Image: “The enemy’s gas is occupation” [via Jordan BDS]
Recently, Jordan’s government-owned National Electric Power Company (NEPCO) signed a 15 year, $10 billion deal to import Israeli-extracted liquid natural gas. In the eyes of the appointed government of the Hashemite Kingdom, the deal is a boon. Jordan is a notoriously resource poor country, having to import 96% of its energy needs from other countries. In previous decades, Saddam Hussain’s Iraq and Hosni Mubarak’s Egypt provided subsidized fuel to fill the country’s energy needs. However, according to the Jordanian government, the loss of these providers and the damage to gas pipelines due to recent unrest in the Sinai have caused NEPCO to rack up billions of dollars in debt. At the same time, energy prices have steadily risen for Jordanians. The government claims that this deal will lower energy costs and save NEPCO $600 million a year.
Despite these supposed benefits, the deal has caused widespread and unified protests of a scale unseen in Jordan since the start of the Arab Spring. First and foremost, protesters are incensed by the decision to enter into such an agreement with Israel. Opponents point to Israel’s continued settler colonial project and military occupation that violate the human, political and civil rights of Palestinians as reasons to reject a deal with the country. The Jordan branch of the Boycott, Divestment and Sanctions (BDS) movement estimated that the deal would result in $8.4 billion of Jordanian money going straight to the Israeli government. Such funds, they argue, would contribute to Israel’s military spending and settlement construction which have been the crux of Israel’s illegal occupation of Palestinian land.
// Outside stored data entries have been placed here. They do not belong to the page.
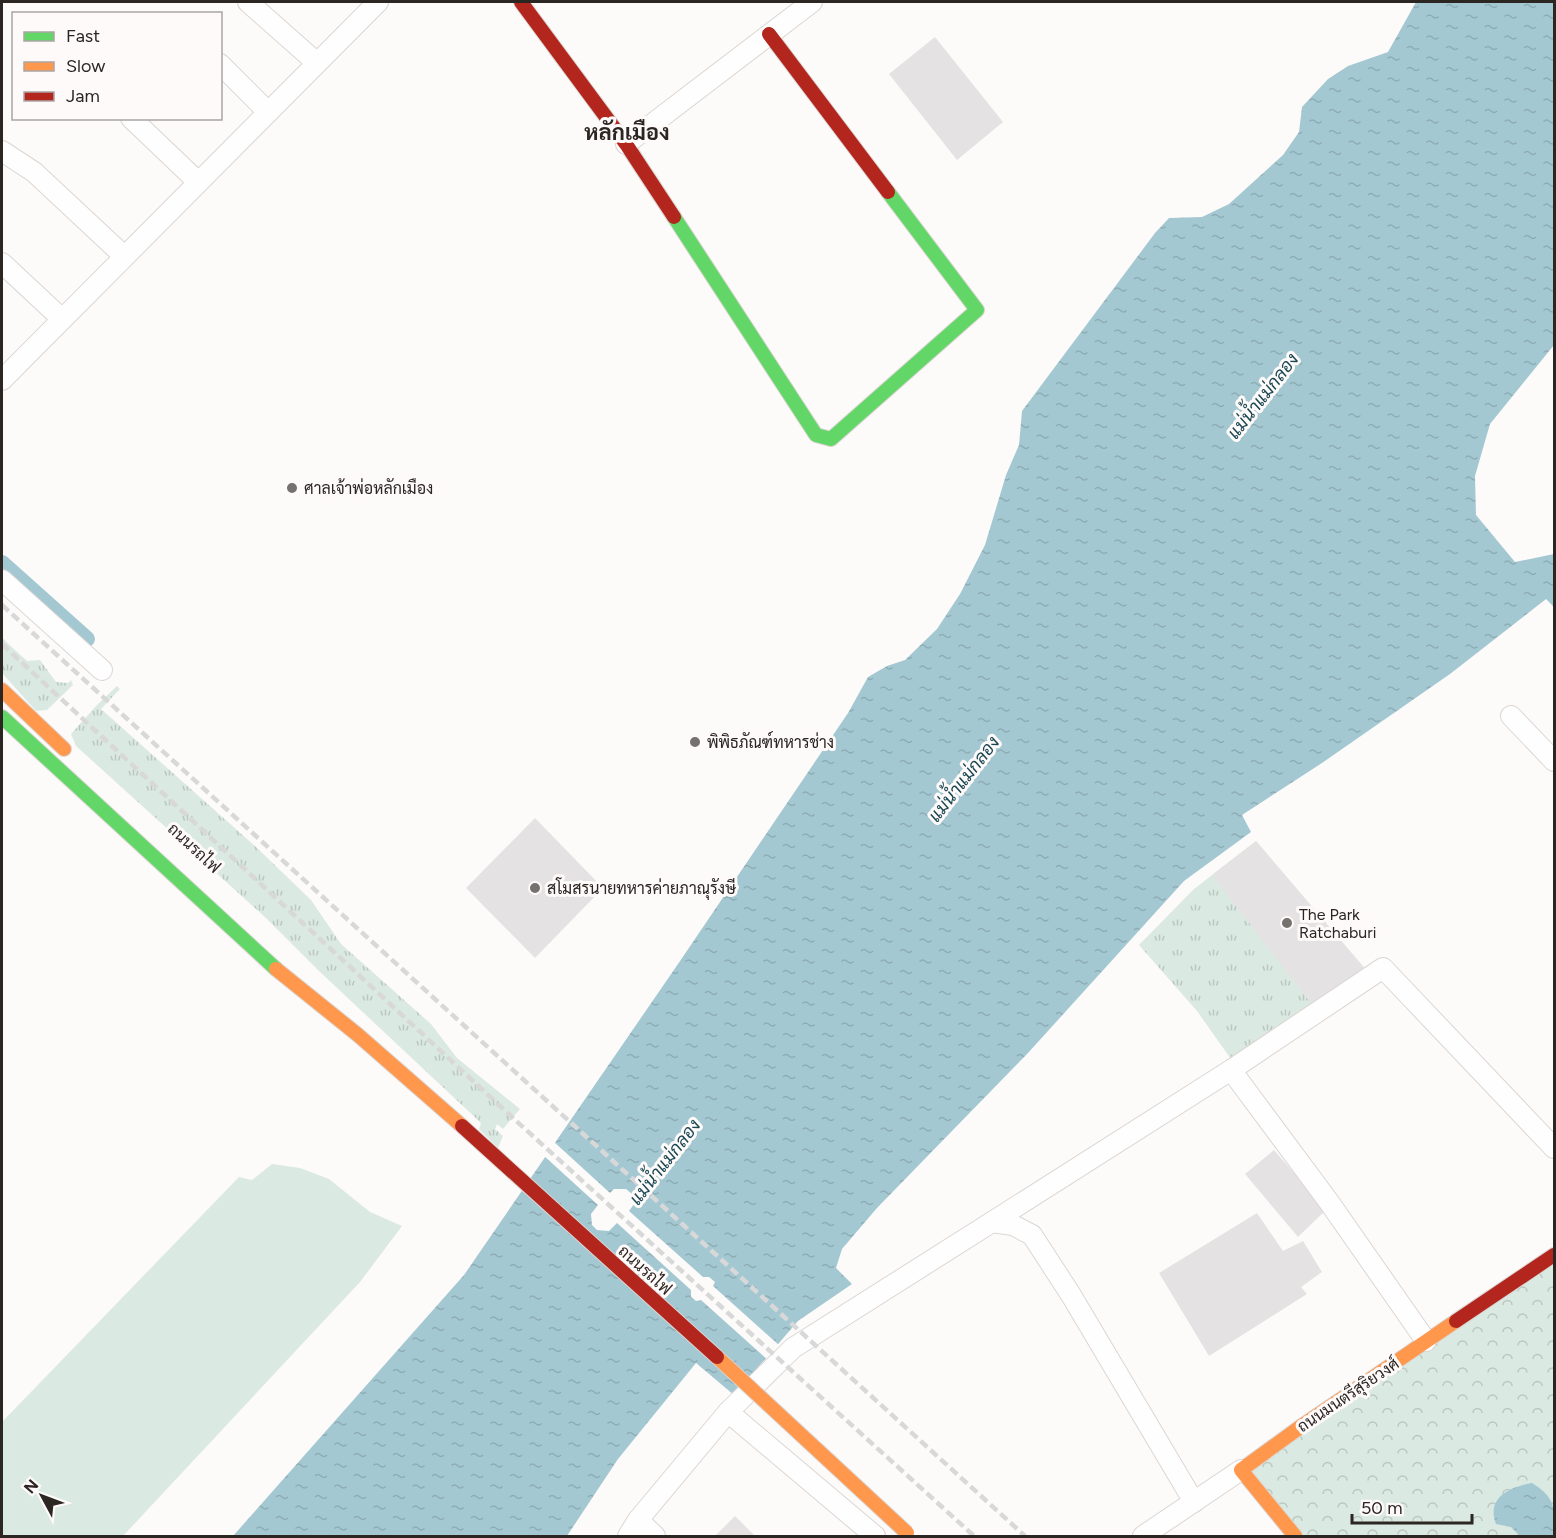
<svg xmlns="http://www.w3.org/2000/svg" width="1556" height="1538" font-family="Figtree,Sarabun,sans-serif">
<style>
.grass{fill:url(#grass-tufts)}
.park{fill:url(#park-crowns)}
.garden{fill:#dae9e1}
.water{fill:url(#water-ripples)}
.pier{fill:#fdfbfa}
.lines{fill:none;stroke-linecap:round;stroke-linejoin:round}
.canal{stroke:#a4c8d2;stroke-width:16}
.building{fill:#e5e2e4}
.street-casing{stroke:#dad6d3;stroke-width:22}
.fast-casing{stroke:#dad6d3;stroke-width:16}
.slow-casing{stroke:#dad6d3;stroke-width:16}
.jam-casing{stroke:#dad6d3;stroke-width:16}
.street{stroke:#fffefe;stroke-width:20}
.fast{stroke:#63d668;stroke-width:14}
.slow{stroke:#ff974d;stroke-width:14}
.jam{stroke:#b3261e;stroke-width:14}
.rail{stroke:#d8d8d8;stroke-width:4.5;stroke-dasharray:9 4.5;stroke-linecap:butt}
.slow-bridge-casing{stroke:#dad6d3;stroke-width:16;stroke-linecap:butt}
.jam-bridge-casing{stroke:#dad6d3;stroke-width:16;stroke-linecap:butt}
.slow-bridge{stroke:#ff974d;stroke-width:14}
.jam-bridge{stroke:#b3261e;stroke-width:14}
.poi-dot{fill:#75716e;stroke:#fefaf9;stroke-width:2}
.labels{text-anchor:middle;dominant-baseline:central;stroke-width:6;stroke-linejoin:round;paint-order:stroke}
.poi-label{font-size:16px;fill:#2c2623;stroke:#fefaf9;text-anchor:start}
.street-label{font-size:16px;fill:#2c2623;stroke:#fefaf9}
.water-label{font-size:18px;font-style:italic;fill:#184652;stroke:#fefaf9}
.district-label{font-size:22px;font-weight:bold;fill:#2c2623;stroke:#fefaf9}
</style>
<defs>
<pattern id="grass-tufts" width="24" height="20" patternUnits="userSpaceOnUse" patternTransform="scale(1.5)"><rect width="24" height="20" fill="#dae9e1"/><path d="M3 7l-1-3M5 7V3M7 7l1-3M15 17l-1-3M17 17v-4M19 17l1-3" fill="none" stroke="#bbc8c1"/></pattern>
<pattern id="park-crowns" width="20" height="18" patternUnits="userSpaceOnUse" patternTransform="scale(1.5)"><rect width="20" height="18" fill="#dae9e1"/><path d="M2 6a3 3 0 1 1 6 0M12 15a3 3 0 1 1 6 0" fill="none" stroke="#bbc8c1"/></pattern>
<pattern id="water-ripples" width="26" height="14" patternUnits="userSpaceOnUse" patternTransform="scale(1.5)"><rect width="26" height="14" fill="#a4c8d2"/><path d="M2 4q2-2 4 0t4 0M15 11q2-2 4 0t4 0" fill="none" stroke="#8dacb4"/></pattern>
</defs>
<rect width="100%" height="100%" fill="#fdfbfa"/>
<g class="grass">
<path d="M2 638 27 661 40 660 56 682 68 683 71 680 73 685 47 710 36 711 2 673Z"/>
<path d="M117 686 120 689 101 709 256 847 311 900 341 944 431 1024 457 1058 520 1109 503 1129 497 1124 495 1129 503 1136 498 1148 479 1129 481 1123 319 971 266 918 76 746 71 734 96 706Z"/>
<path d="M1256 841 1367 971 1231 1059 1197 1011 1139 945 1194 889Z"/>
</g>
<path class="park" d="M1554 1255V1536H1300L1241 1470Z"/>
<path class="garden" d="M272 1164 300 1168 329 1179 370 1212 402 1226 360 1282 123 1536H2V1422L239 1177 252 1180Z"/>
<g class="water">
<path d="M1416 2H1554V345L1490 424 1475 476 1476 515 1515 562 1554 554V607L1546 599 1450 674 1322 763 1242 815 1251 832 1184 881 1028 1053 877 1208 842 1249 836 1268 852 1284 798 1321 734 1395 696 1363 618 1459 567 1536H233L464 1275 678 964 848 713 868 677 887 666 905 660 937 629 960 594 985 545 1006 475 1019 445 1022 411 1155 233 1169 218 1202 217 1229 204 1283 155 1299 132 1302 107 1328 79 1348 66 1388 52Z"/>
<path d="M1532 1483C1556 1498 1555 1508 1554 1536H1520L1511 1527 1496 1524C1486 1498 1509 1487 1532 1483Z"/>
</g>
<path class="pier" d="M553 1141 610 1193 614 1189H626L633 1195 634 1204 629 1211 703 1277H709L715 1282 713 1286 780 1346 768 1360 701 1300 696 1301 691 1297V1290L617 1223 609 1231 597 1230 592 1225 591 1214 598 1205 543 1155Z"/>
<g class="lines">
<path class="canal" d="M2 563 87 639"/>
</g>
<g class="building">
<path d="M935 37 1003 122 957 160 889 74Z"/>
<path d="M535 818 603 888 535 958 466 888Z"/>
<path d="M1256 841 1367 971 1313 1006 1212 875Z"/>
<path d="M1274 1150 1326 1210 1298 1237 1245 1174Z"/>
<path d="M1257 1213 1283 1251 1303 1241 1322 1272 1301 1287 1307 1294 1209 1356 1159 1273Z"/>
<path d="M735 1516 755 1536H715Z"/>
</g>
<g class="lines">
<g class="street-casing">
<g id="street">
<path d="M248 2 317 63"/>
<path d="M220 64 268 112"/>
<path d="M131 118 198 182"/>
<path d="M626 144 812 2"/>
<path d="M2 151 34 172 124 256"/>
<path d="M2 263 62 319"/>
<path d="M2 380 378 2"/>
<path d="M2 580 102 670"/>
<path d="M1511 716 1554 761"/>
<path d="M1231 1070 1329 1202 1426 1341"/>
<path d="M992 1222 1231 1070 1383 968 1554 1148"/>
<path d="M728 1412 875 1536"/>
<path d="M638 1520 655 1536"/>
<path d="M628 1536 638 1520 728 1412 793 1348 992 1222 1013 1225 1032 1235 1071 1295 1194 1502"/>
<path d="M1143 1536 1241 1470"/>
</g>
</g>
<g class="fast-casing">
<g id="fast">
<path d="M674 217 816 435 831 439 977 310 888 192"/>
<path d="M2 717 276 969"/>
</g>
</g>
<g class="slow-casing">
<g id="slow">
<path d="M2 690 64 749"/>
<path d="M276 969 358 1035 462 1126"/>
<path d="M1295 1536 1241 1470 1303 1425 1456 1321"/>
</g>
</g>
<g class="jam-casing">
<g id="jam">
<path d="M521 2 626 144 674 217"/>
<path d="M769 34 888 192"/>
<path d="M1456 1321 1554 1255"/>
</g>
</g>
<use href="#street" class="street"/>
<use href="#fast" class="fast"/>
<use href="#slow" class="slow"/>
<use href="#jam" class="jam"/>
<g class="rail">
<path d="M2 605 1025 1536"/>
<path d="M2 644 513 1118 974 1536"/>
</g>
<g class="slow-bridge-casing">
<path id="slow-bridge" d="M717 1357 907 1533"/>
</g>
<g class="jam-bridge-casing">
<path id="jam-bridge" d="M462 1126 717 1357"/>
</g>
<use href="#slow-bridge" class="slow-bridge"/>
<use href="#jam-bridge" class="jam-bridge"/>
</g>
<g class="poi-dot">
<circle cx="292" cy="488" r="6"/>
<circle cx="695" cy="742" r="6"/>
<circle cx="535" cy="888" r="6"/>
<circle cx="1287" cy="923" r="6"/>
</g>
<g class="labels">
<g class="poi-label">
<text x="304" y="488">ศาลเจ้าพ่อหลักเมือง</text>
<text x="707" y="742">พิพิธภัณฑ์ทหารช่าง</text>
<text x="547" y="888">สโมสรนายทหารค่ายภาณุรังษี</text>
<text x="1299" y="914">The Park<tspan x="1299" dy="18">Ratchaburi</tspan></text>
</g>
<g class="street-label">
<text transform="translate(194 848) rotate(43)">ถนนรถไฟ</text>
<text transform="translate(645 1270) rotate(42)">ถนนรถไฟ</text>
<text transform="translate(1348 1395) rotate(-34)">ถนนมนตรีสุริยวงศ์</text>
</g>
<g class="water-label">
<text transform="translate(1263 396) rotate(-52)">แม่น้ำแม่กลอง</text>
<text transform="translate(964 779) rotate(-52)">แม่น้ำแม่กลอง</text>
<text transform="translate(665 1162) rotate(-52)">แม่น้ำแม่กลอง</text>
</g>
<g class="district-label">
<text x="627" y="132">หลักเมือง</text>
</g>
</g>
<rect width="1556" height="1538" fill="none" stroke="#2c2623" stroke-width="6"/>
<rect x="12" y="12" width="210" height="108" fill="#fefaf9" stroke="#aaa5a3" stroke-width="1.5"/>
<rect x="24" y="32" width="30" height="9" fill="#63d668" stroke="#aaa5a3" stroke-width="1.5"/>
<text x="66" y="42" font-size="18" fill="#2c2623">Fast</text>
<rect x="24" y="62" width="30" height="9" fill="#ff974d" stroke="#aaa5a3" stroke-width="1.5"/>
<text x="66" y="72" font-size="18" fill="#2c2623">Slow</text>
<rect x="24" y="92" width="30" height="9" fill="#b3261e" stroke="#aaa5a3" stroke-width="1.5"/>
<text x="66" y="102" font-size="18" fill="#2c2623">Jam</text>
<g transform="translate(42 1496) rotate(311)" stroke="#fefaf9" stroke-width="4.5" paint-order="stroke">
<path d="M0-4.5L10 22L0 15L-10 22Z" fill="#2c2623"/>
<text y="-9" font-size="16" font-weight="bold" text-anchor="middle" fill="#2c2623">N</text>
</g>
<path d="M1352 1514v9h120v-9" fill="none" stroke="#2c2623" stroke-width="3"/>
<text x="1361" y="1514" font-size="18" fill="#2c2623" stroke="#fefaf9" stroke-width="4.5" paint-order="stroke">50 m</text>
</svg>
Using the hashtag “the enemy’s gas is occupation,” Jordan BDS has led a campaign against the deal since it was first proposed in 2014. That year, it succeeded in securing a rejection by the elected Jordanian parliament of the exact same deal that was signed this month. The group has since led protests across the country. They have also organized electricity strikes and candlelight protests to demonstrate that Jordanians would rather have no energy than buy gas from the state that occupies and oppresses the Palestinian people.
It is not only the party with whom the deal was struck that is causing protests, however. Questions are also being raised about how and why a deal opposed by 90% of respondents in a TV news poll was signed in secret against the will of the people and parliament. Additionally, opponents are wondering whether such a deal needed to be made in the first place. Such questions relate to the very nature of Jordan’s system of government and the concentration of power in the hands of the king and his appointed government.
As discussed in a recent post here on Discoursing Back, King Abdullah II has carefully cultivated an image as a moderate and modernizer seeking to drag his country into the 21st century through incremental reforms and gradual democratization. However, this narrative obscures the role of the current king and the monarchy historically in undermining and outlawing democratic and pluralistic reform in order to ensure the power of the monarchy and its position of favor in the eyes of western powers. Therefore, despite projecting the appearance of democracy through parliamentary elections, the real power lies with the king and his appointed government. The case of this gas deal is the perfect illustration of these dynamics.
Firstly, the deal signed last week was the exact same deal rejected by the elected, but essentially, powerless Jordanian parliament almost two years ago. In order to avoid such opposition this time around, the deal was signed in secret after parliament was dissolved and before the newly elected one could take its seats. A campaigner against the deal also stated that Jordanians only learned of the deal through international media as the government waited a week before publicly commenting on it. Opponents also argue that the deal itself is unconstitutional. According to Article 33 of the Jordanian constitution, the parliament must be consulted regarding treaties or agreements that involve financial commitments from the Treasury. The government argues that because NEPCO is technically a private company the article does not apply. However, opponents argue that the agreement must be brought in front of the parliament because NEPCO is fully owned by the government.
Additionally, there have been questions if a deal of this scope and duration even needed to be signed, regardless of Israel’s involvement. While Jordan is still reliant on foreign sources of energy and costs remain high, investment has been made in alternative forms of energy like wind and solar and local energy like oil shale deposits. At the same time, the port at Aqaba is equipped to import natural gas from other sources which has resulted in the re-sale of surplus gas abroad. In fact, during the initial 2014 debate over the gas deal, the minister of energy listed six alternatives to the deal that could be investigated. It seems, however, these other avenues were not pursued.
While reports of US pressure may help to explain the government’s decision to sign the deal, the full story remains unclear. What is apparent is that the illusion of democracy in the Hashemite Kingdom of Jordan perpetuated by parliamentary elections obscures the reality of the locations of political power in the country. Despite overwhelming popular and parliamentary opposition to this gas deal and its questionable legality, it was signed in secret. Far from being the vanguard of democracy in Jordan, the monarchy, acting through an appointed government that can be dissolved at any time, takes decisions that fly in the face of the people. The gas deal with Israel is just one manifestation of this reality.